Daftar Tugas:
**A.** Dalam teks tentang dampak perceraian pada anak, Steven Harris disebut sebagai profesor Family Social Science di universitas mana?
**B.** Teruskan teks tentang dampak perceraian pada anak, dimulai sesudah kalimat terakhirnya.

Teks Bacaan:
------------------------------------------------
Perselisihan orang tua yang berujung pada perceraian seringkali menjadikan anak-anak sebagai korban. Mereka secara langsung ataupun tidak bakal merasakan imbas perpisahan kedua orang tuanya. Efek langsung yang dialami anak adalah perasaan kehilangan salah satu sosok orang tua yang biasanya mereka jumpai setiap hari. Lalu, dampak lain pun akan muncul perlahan-lahan. Ini dapat terlihat pada kesehatan mental anak. Sebuah penelitian yang dilakukan oleh profesor dari Unversity of Montreal, Jennifer O'Loughlin, menunjukkan anak-anak remaja yang menghadapi perceraian orang tua biasanya akan mengalami gejala gangguan kesehatan mental jangka pendek, seperti stres, cemas, dan depresi.
Tentu saja gangguan tersebut tidak boleh dibiarkan. Anak-anak membutuhkan dukungan untuk mencegah peningkatan depresi dan gangguan kesehatan mental lain. "Salah satu yang kita ketahui tentang perceraian adalah bahwa hal itu mengganggu perkembangan normal dalam kehidupan anak-anak," ujar Profesor Family Social Science di University of Minnesota, Steven Harris. "Misalnya, (perceraian) mengakibatkan anak menjadi tidak fokus dengan studinya atau hubungan dengan teman sebayanya."
Lebih jauh lagi, Harris menjelaskan, bahwa anak-anak yang tidak terpapar soal konflik rumah tangga orang tuanya, biasanya tidak akan memiliki tingkat kecemasan yang tinggi terhadap pernikahan orang tua.
"Mereka [anak-anak] hanya akan berpikir soal makanan di atas meja, masalah harian mereka, pekerjaan rumah," katanya. "Tapi kemudian ketika Anda menambahkan pikirannya dengan perceraian. Maka itu dapat membuat anak akan memikirkan hal-hal yang sebelumnya tidak ia pikirkan."
Para ahli juga menuturkan bahwa tingkat depresi setiap anak berbeda-beda. Namun, kata Harris, gender pun agaknya mempunyai peran pada respon anak menghadapi perceraian.
Selain itu, efek perceraian pada remaja perempuan cenderung akan membuat mereka lebih tertekan dan terisolasi.
"Mereka akan menutup diri. Sedangkan anak laki-laki cenderung meluapkannya. Mereka akan mengeskpresikan kemarahan mereka dengan cara yang berbeda," ujarnya.
------------------------------------------------
Entri Hasil Ekstraksi:
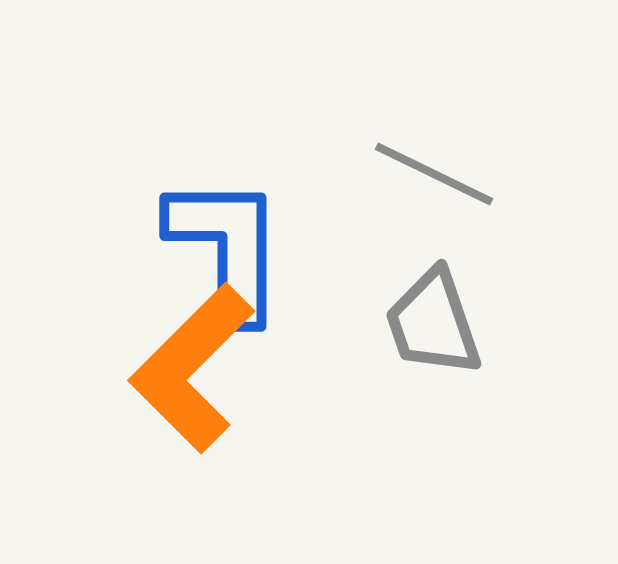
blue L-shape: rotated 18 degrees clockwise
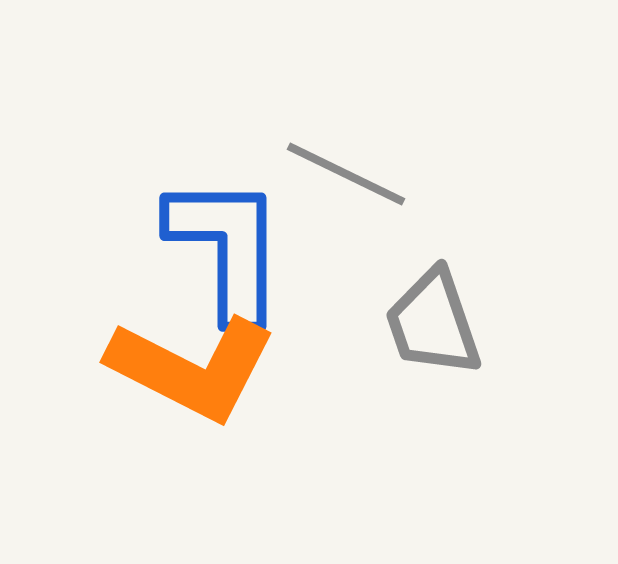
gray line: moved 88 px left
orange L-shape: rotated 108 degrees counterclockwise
------------------------------------------------
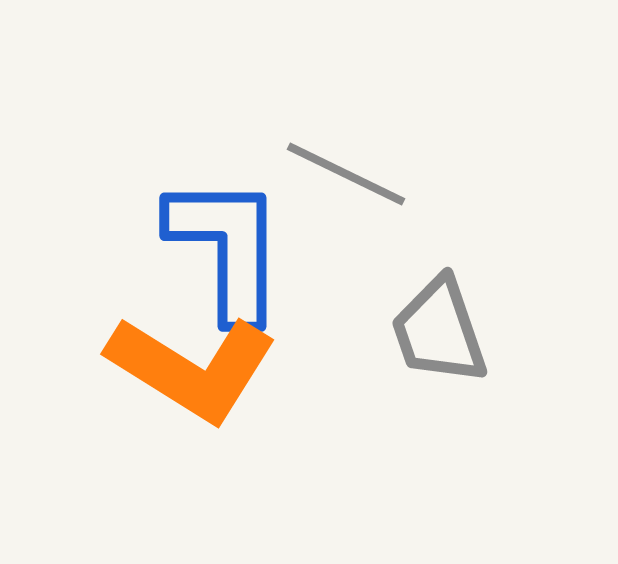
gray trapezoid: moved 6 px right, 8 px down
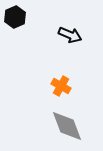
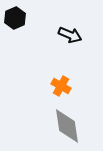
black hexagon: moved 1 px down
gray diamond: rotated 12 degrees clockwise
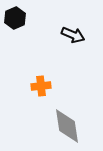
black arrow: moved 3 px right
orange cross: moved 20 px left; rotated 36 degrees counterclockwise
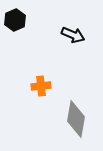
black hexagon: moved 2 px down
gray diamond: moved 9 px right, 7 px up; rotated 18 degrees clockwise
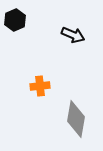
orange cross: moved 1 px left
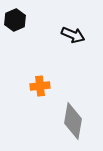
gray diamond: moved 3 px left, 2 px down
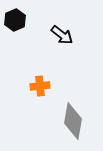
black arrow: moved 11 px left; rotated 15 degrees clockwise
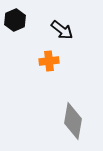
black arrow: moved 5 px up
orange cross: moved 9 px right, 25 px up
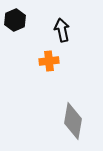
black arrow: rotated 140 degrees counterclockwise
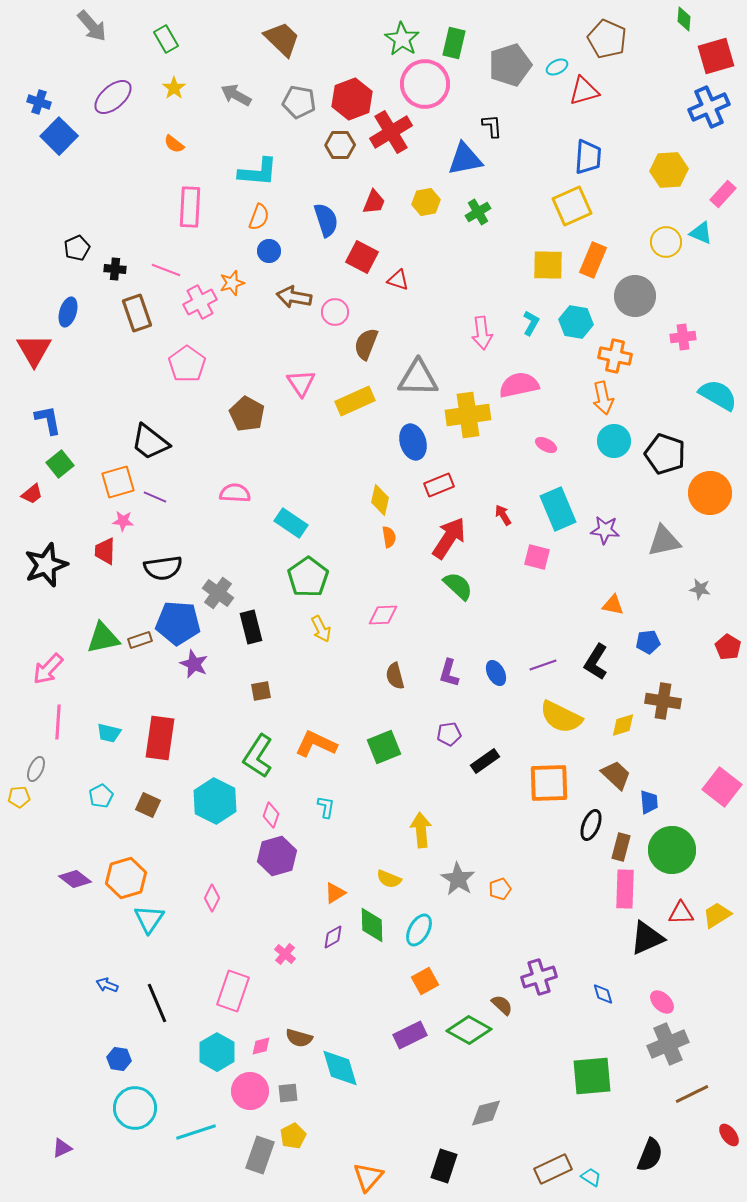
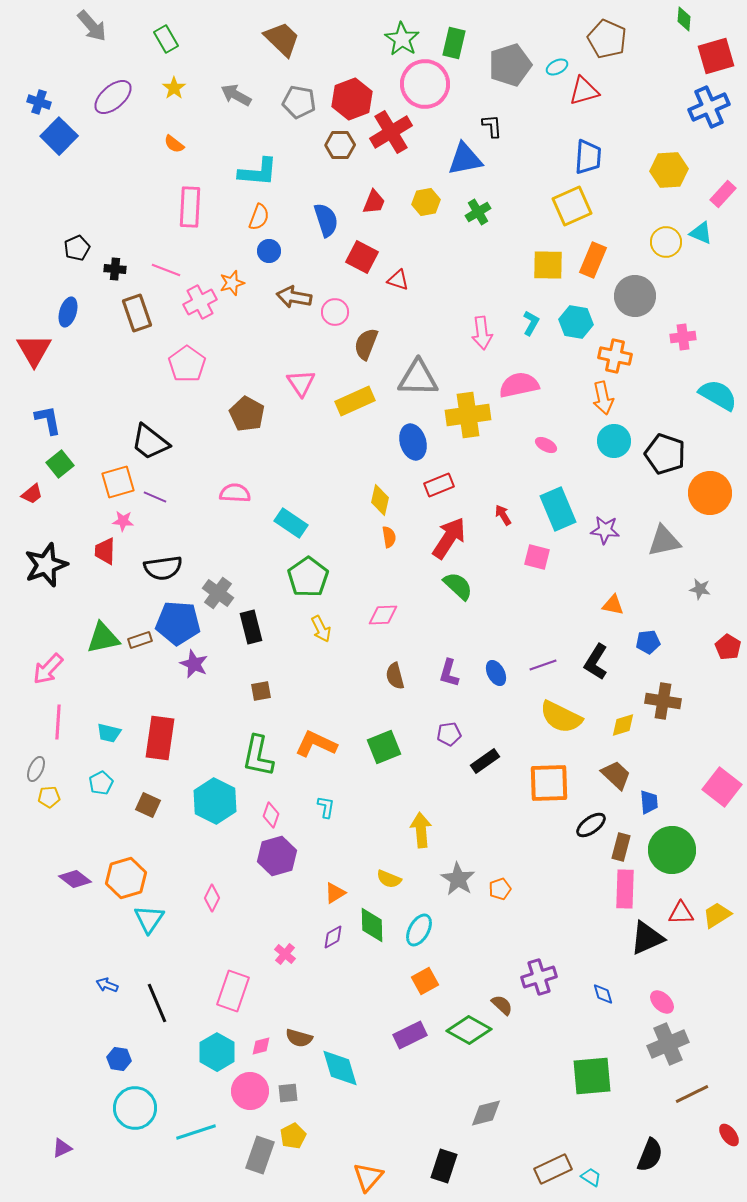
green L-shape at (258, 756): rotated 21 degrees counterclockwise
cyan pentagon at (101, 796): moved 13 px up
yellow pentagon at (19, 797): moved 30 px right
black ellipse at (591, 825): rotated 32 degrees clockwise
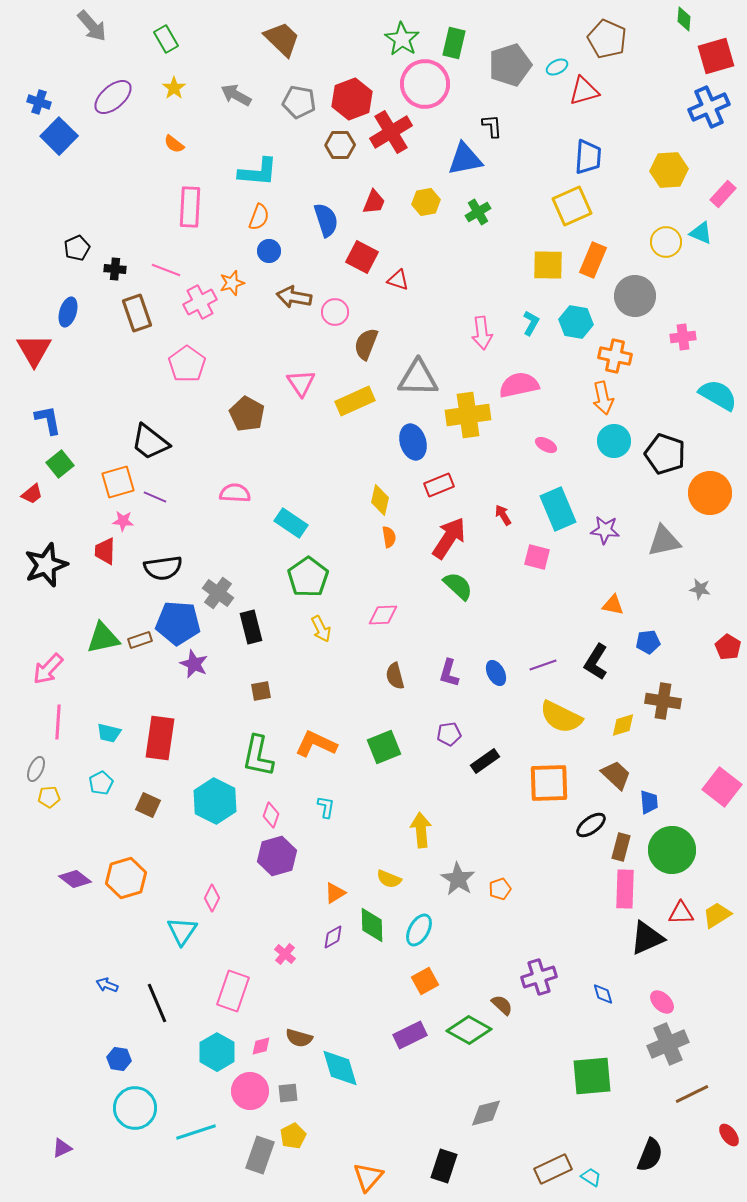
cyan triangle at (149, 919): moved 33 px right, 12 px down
------------------------------------------------
Jawaban Tiap Tugas:
**A.** University of Minnesota.

**B.**
Kesedihan dan kemarahan itu muncul dikarenakan banyaknya hal yang harus dihadapi anak-anak. Seorang psikolog di Austin, Carl Pickhardt, mengatakan, anak-anak pasti akan patah semangat karena merasa kehilangan. "Mereka merasa telah kehilangan keluarga utuh," katanya.
"Anak berasumsi bahwa orang tua mereka akan terus bersama dan keluarganya akan utuh. Sekarang orang tua mereka justru memutuskan untuk berpisah. Maka akan ada begitu banyak perubahan untuk menyesuaikan diri," jelas Pickhardt.
Walau demikian, Pickhardt menilai, respon tersebut wajar adanya. "Jadi yang harus diperhatikan adalah bagaimana sang anak menghadapi kecemasan, kemarahan dan stres mereka."
Salah satu cara yang bisa dilakukan, dikutip dari U.S.News, adalah dengan membuat rutinitas baru untuk anak sesegera mungkin. Misalnya, dengan menulis daftar aturan baru, seperti jadwal kunjungan untuk anak-anak.
"Semakin cepat Anda memberikan struktur keluarga yang baru untuk anak-anak, maka akan semakin baik," ujar Pickhardt. Hal itu bertujuan untuk membuat anak-anak merasa nyaman dengan sistem terbaru.
Orang tua dapat menentukan di mana anak akan tinggal dan bersekolah. Namun juga harus memiliki waktu yang fleksibel agar anak dapat menghubungi dan berbicara dengan orang tuanya kapan saja.
Untuk itu, menurut Pickhardt, penting bagi pasangan yang akan bercerai untuk membaca buku soal perceraian ataupun mendatangi pakar konseling pernikahan.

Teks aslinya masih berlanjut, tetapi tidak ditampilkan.